Citing the most recent state-certified statistics, the Austin American-Statesman reported Thursday that the enrollment increase at two-year schools was nearly three times the growth at four-year institutions. Community and technical colleges had 692,845 students compared to 532,226 at public universities, which saw an increase of 4.5 percent.
Graduation and retention rates were markedly lower at two-year schools, where nearly half the students were not ready for college-level work in one or more areas.
State budget problems could mean significant cuts and higher tuition rates for community colleges, where costs are considerably lower than four-year schools.
The Texas Higher Education Coordinating Board expects community college enrollment to continue a rapid rise because of varied academic offerings, open admissions policies and much more palatable tuition rates.

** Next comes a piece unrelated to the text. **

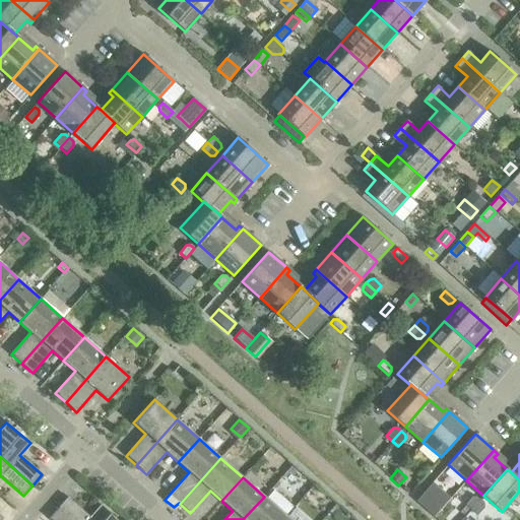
[(282,519),(286,516),(264,497),(243,519),(282,519)]
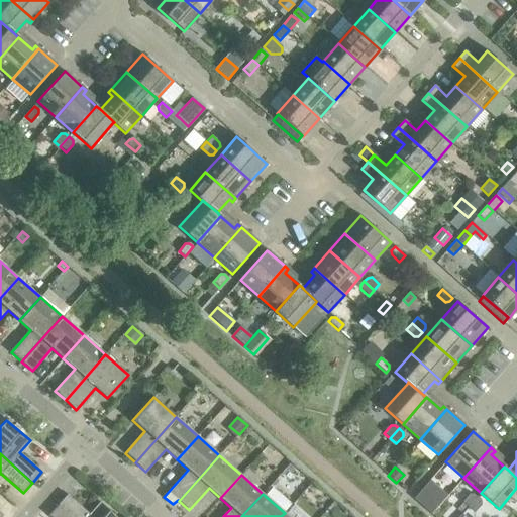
[(461,502),(468,507),(477,498),(473,494),(469,494),(461,502)]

But even school leaders acknowledge that financial challenges loom.
A state budget shortfall that could reach $20 billion is forcing agencies, including community college districts, to propose 10 percent cuts in their financial planning.
Austin Community College President Stephen Kinslow said he hopes to avoid layoffs and reductions in student-support services by cutting back on technology and capital spending. The college would need voter approval to raise property taxes and isn’t planning to pursue that, he said.

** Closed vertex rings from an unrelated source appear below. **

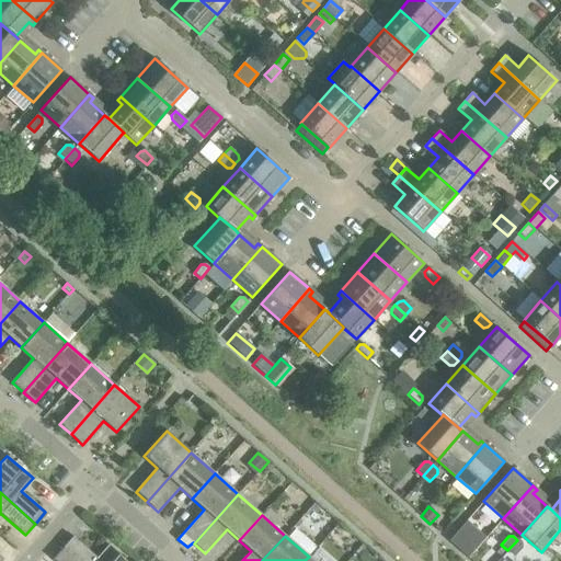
[(72,537),(63,548),(77,560),(126,560),(109,545),(96,558),(72,537)]
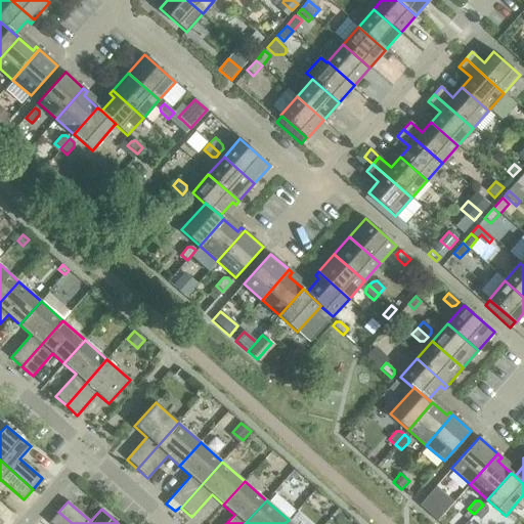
[(483,505),(474,514),(480,520),(487,512),(487,508),(483,505)]
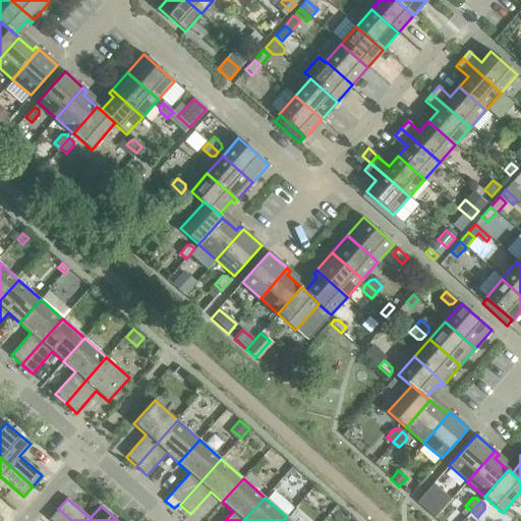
[(50,520),(71,520),(58,509),(49,519),(50,520)]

“I think it’s clear that tuition will have to be increased,” Kinslow said.
Community colleges also face challenges in the classroom because only about 30 percent of those who enroll in two-year schools earn a degree or certificate within six years, according to state figures. The six-year graduation rate at public four-year universities in Texas is almost twice that.
Two-year schools also have a harder time keeping students for the second year. About 67 percent of community college students continue after the first year compared to 88 percent at four-year schools.

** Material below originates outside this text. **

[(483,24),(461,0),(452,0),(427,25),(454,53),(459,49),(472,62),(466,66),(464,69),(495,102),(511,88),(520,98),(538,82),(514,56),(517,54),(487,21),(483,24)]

A four-year school not only offers a better statistical shot at earning a degree but also the chance to absorb broader, life-enriching exposure to the arts, economic issues, global affairs and so forth, said Lisa Fielder, executive director of College Forward, an Austin-based nonprofit that helps low-income students apply to college, obtain financial aid and stay enrolled.
But David Gardner, deputy commissioner of the Higher Education Coordinating Board, said booming enrollment figures at community colleges are a good thing. He said two-year schools are attractive because of cost and access. Moreover, community colleges serve a wide demographic, including working adults, students with families and part-time students, he said.
If budget problems persist, though, community colleges could be forced to make painful cuts to faculty and critical support services.
“We’re being asked to do a great deal more with a great deal less,” Austin Community College’s Kinslow said. “It’s not a good recipe for success and for meeting the state’s goal of ensuring a qualified work force.”